» **About this task**:
Lay out the text from each of the records below as a single numbered list, one line per item, with blank lines omitted. Leave the pictures out of the answer.

» **Raw data**:
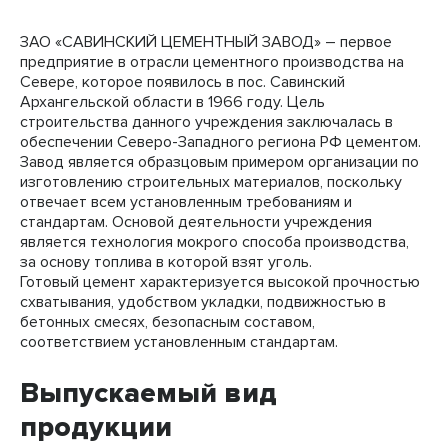
ЗАО «САВИНСКИЙ ЦЕМЕНТНЫЙ ЗАВОД» – первое
предприятие в отрасли цементного производства на
Севере, которое появилось в пос. Савинский
Архангельской области в 1966 году. Цель
строительства данного учреждения заключалась в
обеспечении Северо-Западного региона РФ цементом.
Завод является образцовым примером организации по
изготовлению строительных материалов, поскольку
отвечает всем установленным требованиям и
стандартам. Основой деятельности учреждения
является технология мокрого способа производства,
за основу топлива в которой взят уголь.
Готовый цемент характеризуется высокой прочностью
схватывания, удобством укладки, подвижностью в
бетонных смесях, безопасным составом,
соответствием установленным стандартам.
Выпускаемый вид
продукции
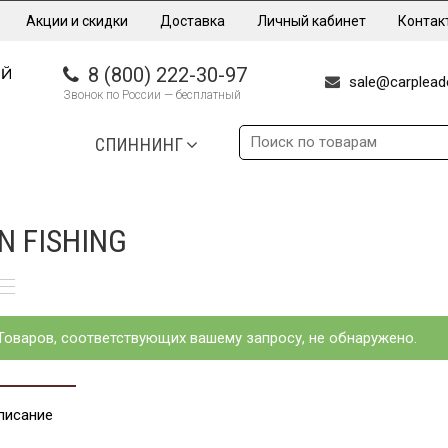
Акции и скидки
Доставка
Личный кабинет
Контак
8 (800) 222-30-97
sale@carpleade
Звонок по России — бесплатный
СПИННИНГ
N FISHING
Товаров, соответствующих вашему запросу, не обнаружено.
писание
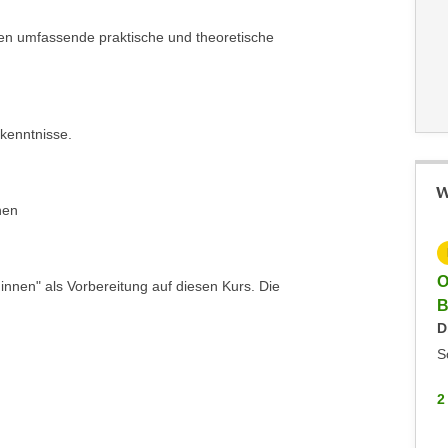
en umfassende praktische und theoretische
rkenntnisse.
W
nen
KOSTENLOS
Info-Veranstaltung: Fachakademie Angewandte
O
innen" als Vorbereitung auf diesen Kurs. Die
Informatik
B
Keine aktuellen Termine
D
Online
S
2 WEITERE
2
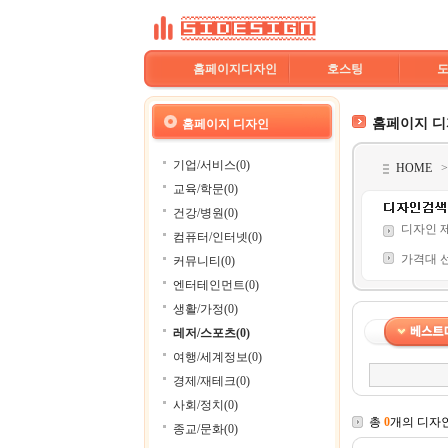
홈페이지디자인
호스팅
홈페이지 
홈페이지 디자인
기업/서비스(0)
HOME
교육/학문(0)
건강/병원(0)
디자인 
컴퓨터/인터넷(0)
가격대 
커뮤니티(0)
엔터테인먼트(0)
생활/가정(0)
레저/스포츠(0)
여행/세계정보(0)
경제/재테크(0)
사회/정치(0)
총
0
개의 디자
종교/문화(0)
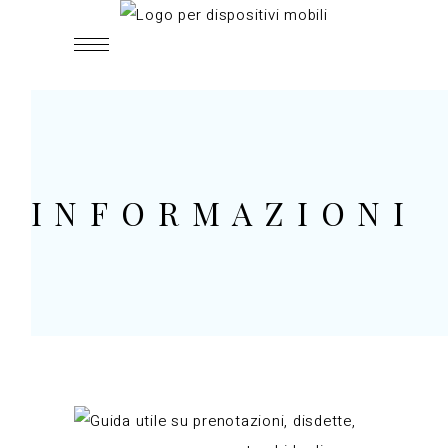
INFORMAZIONI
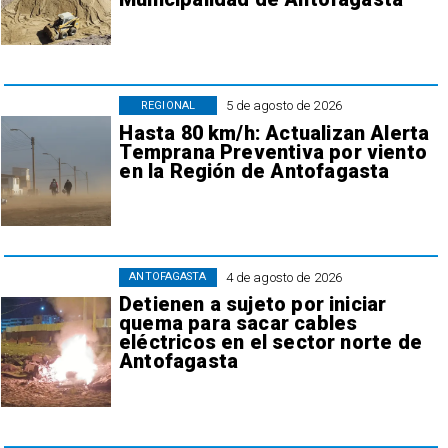
5 de agosto de 2026
REGIONAL
Hasta 80 km/h: Actualizan Alerta
Temprana Preventiva por viento
en la Región de Antofagasta
4 de agosto de 2026
ANTOFAGASTA
Detienen a sujeto por iniciar
quema para sacar cables
eléctricos en el sector norte de
Antofagasta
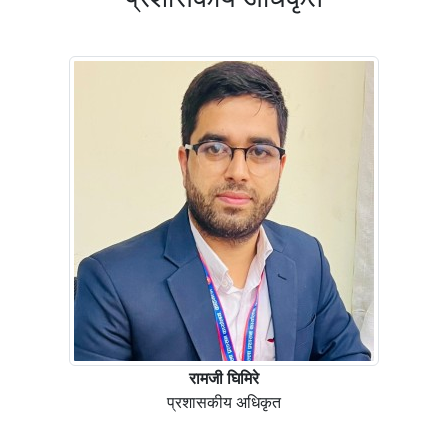
रामजी घिमिरे
प्रशासकीय अधिकृत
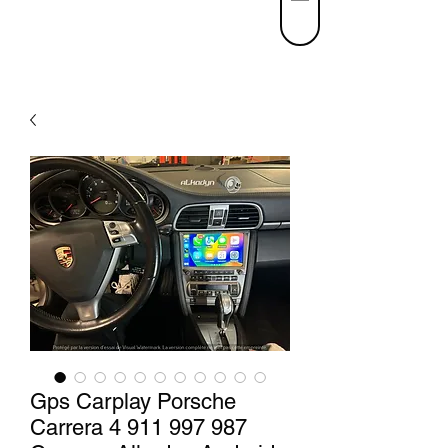
Gps Carplay Porsche
Carrera 4 911 997 987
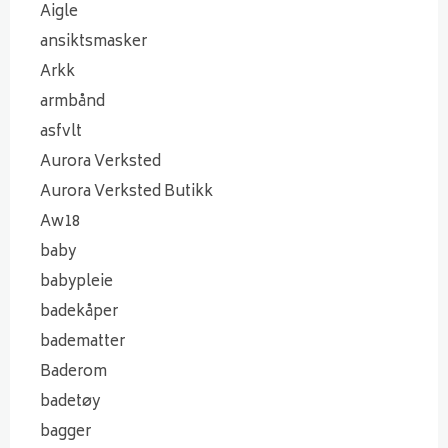
Aigle
ansiktsmasker
Arkk
armbånd
asfvlt
Aurora Verksted
Aurora Verksted Butikk
Aw18
baby
babypleie
badekåper
badematter
Baderom
badetøy
bagger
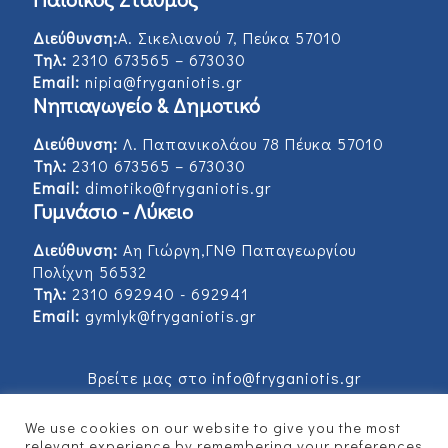
Διεύθυνση:
Α. Σικελιανού 7, Πεύκα 57010
Τηλ:
2310 673565 – 673030
Email:
nipia@fryganiotis.gr
Νηπιαγωγείο & Δημοτικό
Διεύθυνση:
Λ. Παπανικολάου 78 Πέυκα 57010
Τηλ:
2310 673565 – 673030
Email:
dimotiko@fryganiotis.gr
Γυμνάσιο - Λύκειο
Διεύθυνση:
Αη Γιώργη,ΓΝΘ Παπαγεωργίου
Πολίχνη 56532
Τηλ:
2310 692940 - 692941
Email:
gymlyk@fryganiotis.gr
Βρείτε μας στο info@fryganiotis.gr
We use cookies on our website to give you the most
relevant experience by remembering your preferences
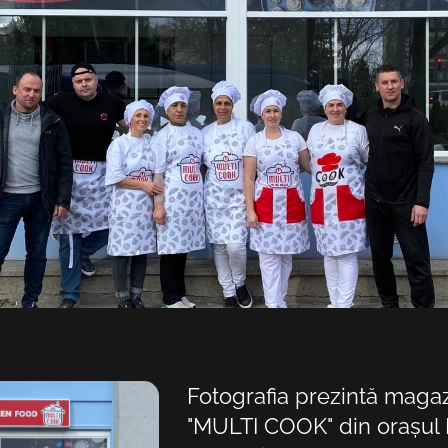
Fotografia prezintă magaz
"MULTI COOK" din orașul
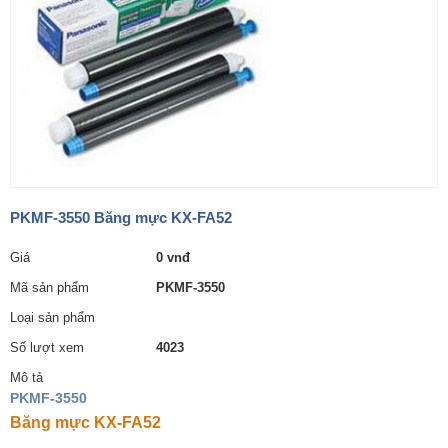
PKMF-3550 Băng mực KX-FA52
Giá
0 vnđ
Mã sản phẩm
PKMF-3550
Loại sản phẩm
Số lượt xem
4023
Mô tả
PKMF-3550
Băng mực KX-FA52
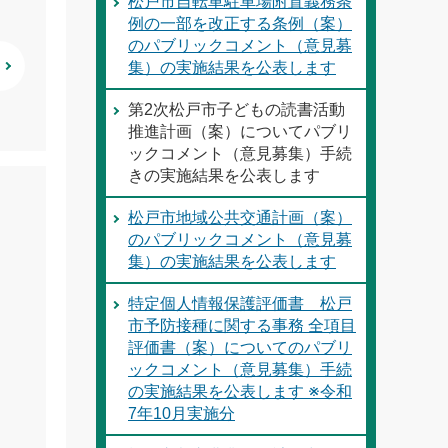
松戸市自転車駐車場附置義務条
例の一部を改正する条例（案）
のパブリックコメント（意見募
集）の実施結果を公表します
第2次松戸市子どもの読書活動
推進計画（案）についてパブリ
ックコメント（意見募集）手続
きの実施結果を公表します
松戸市地域公共交通計画（案）
のパブリックコメント（意見募
集）の実施結果を公表します
特定個人情報保護評価書 松戸
市予防接種に関する事務 全項目
評価書（案）についてのパブリ
ックコメント（意見募集）手続
の実施結果を公表します ※令和
7年10月実施分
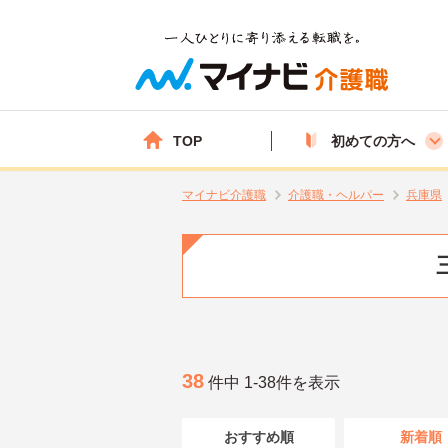
TOP
初めての方へ
マイナビ介護職
介護職・ヘルパー
兵庫県
38
件中 1-38件を表示
おすすめ順
新着順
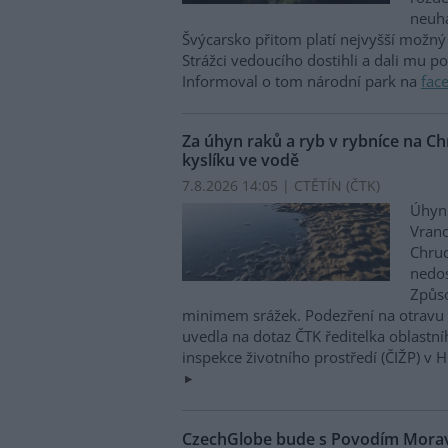
neuha
Švýcarsko přitom platí nejvyšší možný 
Strážci vedoucího dostihli a dali mu p
Informoval o tom národní park na
fac
Za úhyn raků a ryb v rybníce na 
kyslíku ve vodě
7.8.2026 14:05 | CTĚTÍN (
ČTK
)
Úhyn 
Vrano
Chru
nedos
Způso
minimem srážek. Podezření na otravu 
uvedla na dotaz ČTK ředitelka oblastn
inspekce životního prostředí (ČIŽP) v 
CzechGlobe bude s Povodím Moravy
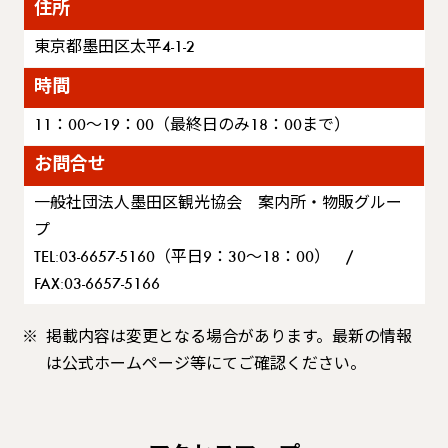
住所
東京都墨田区太平4-1-2
時間
11：00～19：00（最終日のみ18：00まで）
お問合せ
一般社団法人墨田区観光協会 案内所・物販グルー
プ
TEL:03-6657-5160（平日9：30～18：00） /
FAX:03-6657-5166
掲載内容は変更となる場合があります。最新の情報
は公式ホームページ等にてご確認ください。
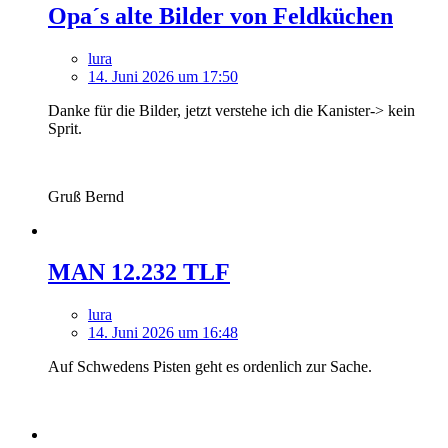
Opa´s alte Bilder von Feldküchen
lura
14. Juni 2026 um 17:50
Danke für die Bilder, jetzt verstehe ich die Kanister-> kein
Sprit.
Gruß Bernd
MAN 12.232 TLF
lura
14. Juni 2026 um 16:48
Auf Schwedens Pisten geht es ordenlich zur Sache.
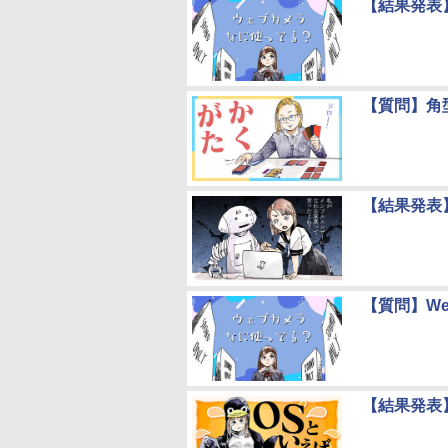
【結果発表
【質問】角
【結果発表
【質問】W
【結果発表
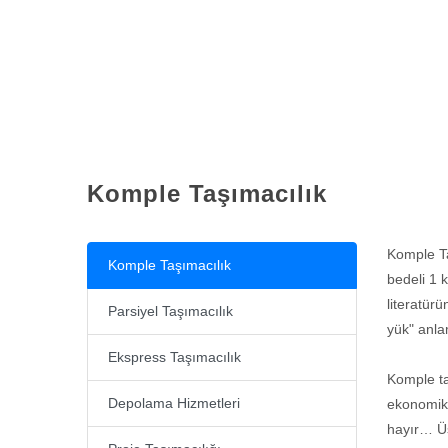
Komple Taşımacılık
Komple Ta
Komple Taşımacılık
bedeli 1 
literatür
Parsiyel Taşımacılık
yük" anla
Ekspress Taşımacılık
Komple ta
Depolama Hizmetleri
ekonomik 
hayır… Üs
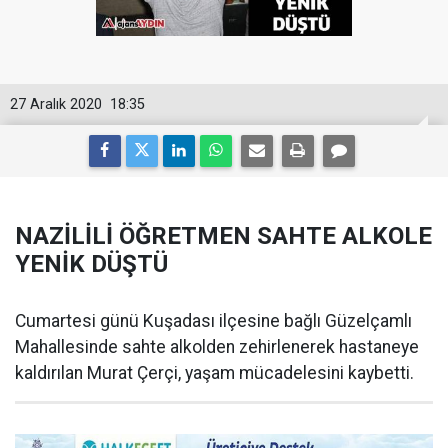
27 Aralık 2020
18:35
NAZİLİLİ ÖĞRETMEN SAHTE ALKOLE
YENİK DÜŞTÜ
Cumartesi günü Kuşadası ilçesine bağlı Güzelçamlı
Mahallesinde sahte alkolden zehirlenerek hastaneye
kaldırılan Murat Çerçi, yaşam mücadelesini kaybetti.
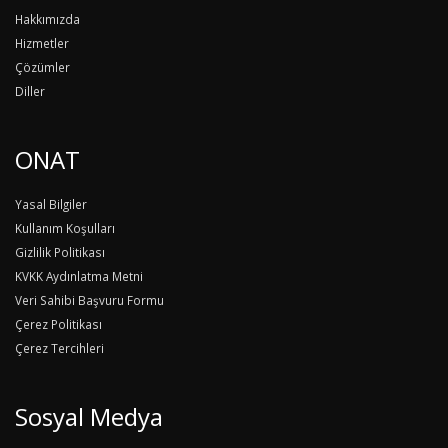
Hakkımızda
Hizmetler
Çözümler
Diller
ONAT
Yasal Bilgiler
Kullanım Koşulları
Gizlilik Politikası
KVKK Aydınlatma Metni
Veri Sahibi Başvuru Formu
Çerez Politikası
Çerez Tercihleri
Sosyal Medya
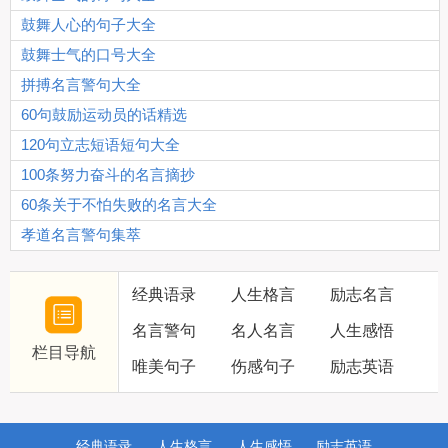
鼓舞人心的句子大全
鼓舞士气的口号大全
拼搏名言警句大全
60句鼓励运动员的话精选
120句立志短语短句大全
100条努力奋斗的名言摘抄
60条关于不怕失败的名言大全
孝道名言警句集萃
经典语录
人生格言
励志名言
名言警句
名人名言
人生感悟
栏目导航
唯美句子
伤感句子
励志英语
经典语录
人生格言
人生感悟
励志英语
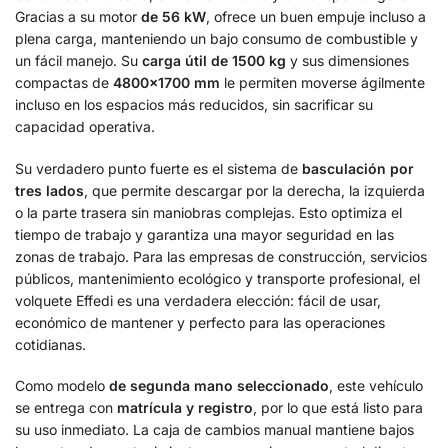
Gracias a su motor
de 56 kW
, ofrece un buen empuje incluso a
plena carga, manteniendo un bajo consumo de combustible y
un fácil manejo. Su
carga útil de 1500 kg
y sus dimensiones
compactas de
4800×1700 mm
le permiten moverse ágilmente
incluso en los espacios más reducidos, sin sacrificar su
capacidad operativa.
Su verdadero punto fuerte es el sistema de
basculación por
tres lados
, que permite descargar por la derecha, la izquierda
o la parte trasera sin maniobras complejas. Esto optimiza el
tiempo de trabajo y garantiza una mayor seguridad en las
zonas de trabajo. Para las empresas de construcción, servicios
públicos, mantenimiento ecológico y transporte profesional, el
volquete Effedi es una verdadera elección: fácil de usar,
económico de mantener y perfecto para las operaciones
cotidianas.
Como modelo
de segunda mano seleccionado
, este vehículo
se entrega con
matrícula y registro
, por lo que está listo para
su uso inmediato. La caja de cambios manual mantiene bajos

» **Written solution**:
1. ЗАО «САВИНСКИЙ ЦЕМЕНТНЫЙ ЗАВОД» – первое
2. предприятие в отрасли цементного производства на
3. Севере, которое появилось в пос. Савинский
4. Архангельской области в 1966 году. Цель
5. строительства данного учреждения заключалась в
6. обеспечении Северо-Западного региона РФ цементом.
7. Завод является образцовым примером организации по
8. изготовлению строительных материалов, поскольку
9. отвечает всем установленным требованиям и
10. стандартам. Основой деятельности учреждения
11. является технология мокрого способа производства,
12. за основу топлива в которой взят уголь.
13. Готовый цемент характеризуется высокой прочностью
14. схватывания, удобством укладки, подвижностью в
15. бетонных смесях, безопасным составом,
16. соответствием установленным стандартам.
17. Выпускаемый вид
18. продукции
19. Акции и скидки
20. Доставка
21. Личный кабинет
22. Контак
23. 8 (800) 222-30-97
24. sale@carpleade
25. Звонок по России — бесплатный
26. СПИННИНГ
27. N FISHING
28. Товаров, соответствующих вашему запросу, не обнаружено.
29. писание
30. en umfassende praktische und theoretische
31. rkenntnisse.
32. W
33. nen
34. KOSTENLOS
35. Info-Veranstaltung: Fachakademie Angewandte
36. O
37. innen" als Vorbereitung auf diesen Kurs. Die
38. Informatik
39. B
40. Keine aktuellen Termine
41. D
42. Online
43. S
44. 2 WEITERE
45. 2
46. 홈페이지디자인
47. 호스팅
48. 홈페이지 
49. 홈페이지 디자인
50. 기업/서비스(0)
51. HOME
52. 교육/학문(0)
53. 건강/병원(0)
54. 디자인 
55. 컴퓨터/인터넷(0)
56. 가격대 
57. 커뮤니티(0)
58. 엔터테인먼트(0)
59. 생활/가정(0)
60. 레저/스포츠(0)
61. 여행/세계정보(0)
62. 경제/재테크(0)
63. 사회/정치(0)
64. 총
65. 0
66. 개의 디자
67. 종교/문화(0)
68. INFORMAZIONI
69. 5 de agosto de 2026
70. REGIONAL
71. Hasta 80 km/h: Actualizan Alerta
72. Temprana Preventiva por viento
73. en la Región de Antofagasta
74. 4 de agosto de 2026
75. ANTOFAGASTA
76. Detienen a sujeto por iniciar
77. quema para sacar cables
78. eléctricos en el sector norte de
79. Antofagasta
80. रामजी घिमिरे
81. प्रशासकीय अधिकृत
82. Gps Carplay Porsche
83. Carrera 4 911 997 987
84. Aigle
85. ansiktsmasker
86. Arkk
87. armbånd
88. asfvlt
89. Aurora Verksted
90. Aurora Verksted Butikk
91. Aw18
92. baby
93. babypleie
94. badekåper
95. badematter
96. Baderom
97. badetøy
98. bagger
99. Διεύθυνση:
100. Α. Σικελιανού 7, Πεύκα 57010
101. Τηλ:
102. 2310 673565 – 673030
103. Email:
104. nipia@fryganiotis.gr
105. Νηπιαγωγείο & Δημοτικό
106. Διεύθυνση:
107. Λ. Παπανικολάου 78 Πέυκα 57010
108. Τηλ:
109. 2310 673565 – 673030
110. Email:
111. dimotiko@fryganiotis.gr
112. Γυμνάσιο - Λύκειο
113. Διεύθυνση:
114. Αη Γιώργη,ΓΝΘ Παπαγεωργίου
115. Πολίχνη 56532
116. Τηλ:
117. 2310 692940 - 692941
118. Email:
119. gymlyk@fryganiotis.gr
120. Βρείτε μας στο info@fryganiotis.gr
121. We use cookies on our website to give you the most
122. relevant experience by remembering your preferences
123. Fotografia prezintă magaz
124. "MULTI COOK" din orașul
125. PKMF-3550 Băng mực KX-FA52
126. Giá
127. 0 vnđ
128. Mã sản phẩm
129. PKMF-3550
130. Loại sản phẩm
131. Số lượt xem
132. 4023
133. Mô tả
134. PKMF-3550
135. Băng mực KX-FA52
136. 松戸市自転車駐車場附置義務条
137. 例の一部を改正する条例（案）
138. のパブリックコメント（意見募
139. 集）の実施結果を公表します
140. 第2次松戸市子どもの読書活動
141. 推進計画（案）についてパブリ
142. ックコメント（意見募集）手続
143. きの実施結果を公表します
144. 松戸市地域公共交通計画（案）
145. のパブリックコメント（意見募
146. 集）の実施結果を公表します
147. 特定個人情報保護評価書 松戸
148. 市予防接種に関する事務 全項目
149. 評価書（案）についてのパブリ
150. ックコメント（意見募集）手続
151. の実施結果を公表します ※令和
152. 7年10月実施分
153. TOP
154. 初めての方へ
155. マイナビ介護職
156. 介護職・ヘルパー
157. 兵庫県
158. 38
159. 件中 1-38件を表示
160. おすすめ順
161. 新着順
162. neuha
163. Švýcarsko přitom platí nejvyšší možný 
164. Strážci vedoucího dostihli a dali mu p
165. Informoval o tom národní park na
166. fac
167. Za úhyn raků a ryb v rybníce na 
168. kyslíku ve vodě
169. 7.8.2026 14:05 | CTĚTÍN (
170. ČTK
171. )
172. Úhyn 
173. Vrano
174. Chru
175. nedos
176. Způso
177. minimem srážek. Podezření na otravu 
178. uvedla na dotaz ČTK ředitelka oblastn
179. inspekce životního prostředí (ČIŽP) v 
180. CzechGlobe bude s Povodím Moravy
181. 住所
182. 東京都墨田区太平4-1-2
183. 時間
184. 11：00～19：00（最終日のみ18：00まで）
185. お問合せ
186. 一般社団法人墨田区観光協会 案内所・物販グルー
187. プ
188. TEL:03-6657-5160（平日9：30～18：00） /
189. FAX:03-6657-5166
190. 掲載内容は変更となる場合があります。最新の情報
191. は公式ホームページ等にてご確認ください。
192. Opa´s alte Bilder von Feldküchen
193. lura
194. 14. Juni 2026 um 17:50
195. Danke für die Bilder, jetzt verstehe ich die Kanister-> kein
196. Sprit.
197. Gruß Bernd
198. MAN 12.232 TLF
199. lura
200. 14. Juni 2026 um 16:48
201. Auf Schwedens Pisten geht es ordenlich zur Sache.
202. 【結果発表
203. 【質問】角
204. 【結果発表
205. 【質問】W
206. 【結果発表
207. Komple Taşımacılık
208. Komple Ta
209. Komple Taşımacılık
210. bedeli 1 
211. literatür
212. Parsiyel Taşımacılık
213. yük" anla
214. Ekspress Taşımacılık
215. Komple ta
216. Depolama Hizmetleri
217. ekonomik 
218. hayır… Üs
219. 27 Aralık 2020
220. 18:35
221. NAZİLİLİ ÖĞRETMEN SAHTE ALKOLE
222. YENİK DÜŞTÜ
223. Cumartesi günü Kuşadası ilçesine bağlı Güzelçamlı
224. Mahallesinde sahte alkolden zehirlenerek hastaneye
225. kaldırılan Murat Çerçi, yaşam mücadelesini kaybetti.
226. Hakkımızda
227. Hizmetler
228. Çözümler
229. Diller
230. ONAT
231. Yasal Bilgiler
232. Kullanım Koşulları
233. Gizlilik Politikası
234. KVKK Aydınlatma Metni
235. Veri Sahibi Başvuru Formu
236. Çerez Politikası
237. Çerez Tercihleri
238. Sosyal Medya
239. 鼓舞人心的句子大全
240. 鼓舞士气的口号大全
241. 拼搏名言警句大全
242. 60句鼓励运动员的话精选
243. 120句立志短语短句大全
244. 100条努力奋斗的名言摘抄
245. 60条关于不怕失败的名言大全
246. 孝道名言警句集萃
247. 经典语录
248. 人生格言
249. 励志名言
250. 名言警句
251. 名人名言
252. 人生感悟
253. 栏目导航
254. 唯美句子
255. 伤感句子
256. 励志英语
257. 经典语录
258. 人生格言
259. 人生感悟
260. 励志英语
261. Gracias a su motor
262. de 56 kW
263. , ofrece un buen empuje incluso a
264. plena carga, manteniendo un bajo consumo de combustible y
265. un fácil manejo. Su
266. carga útil de 1500 kg
267. y sus dimensiones
268. compactas de
269. 4800×1700 mm
270. le permiten moverse ágilmente
271. incluso en los espacios más reducidos, sin sacrificar su
272. capacidad operativa.
273. Su verdadero punto fuerte es el sistema de
274. basculación por
275. tres lados
276. , que permite descargar por la derecha, la izquierda
277. o la parte trasera sin maniobras complejas. Esto optimiza el
278. tiempo de trabajo y garantiza una mayor seguridad en las
279. zonas de trabajo. Para las empresas de construcción, servicios
280. públicos, mantenimiento ecológico y transporte profesional, el
281. volquete Effedi es una verdadera elección: fácil de usar,
282. económico de mantener y perfecto para las operaciones
283. cotidianas.
284. Como modelo
285. de segunda mano seleccionado
286. , este vehículo
287. se entrega con
288. matrícula y registro
289. , por lo que está listo para
290. su uso inmediato. La caja de cambios manual mantiene bajos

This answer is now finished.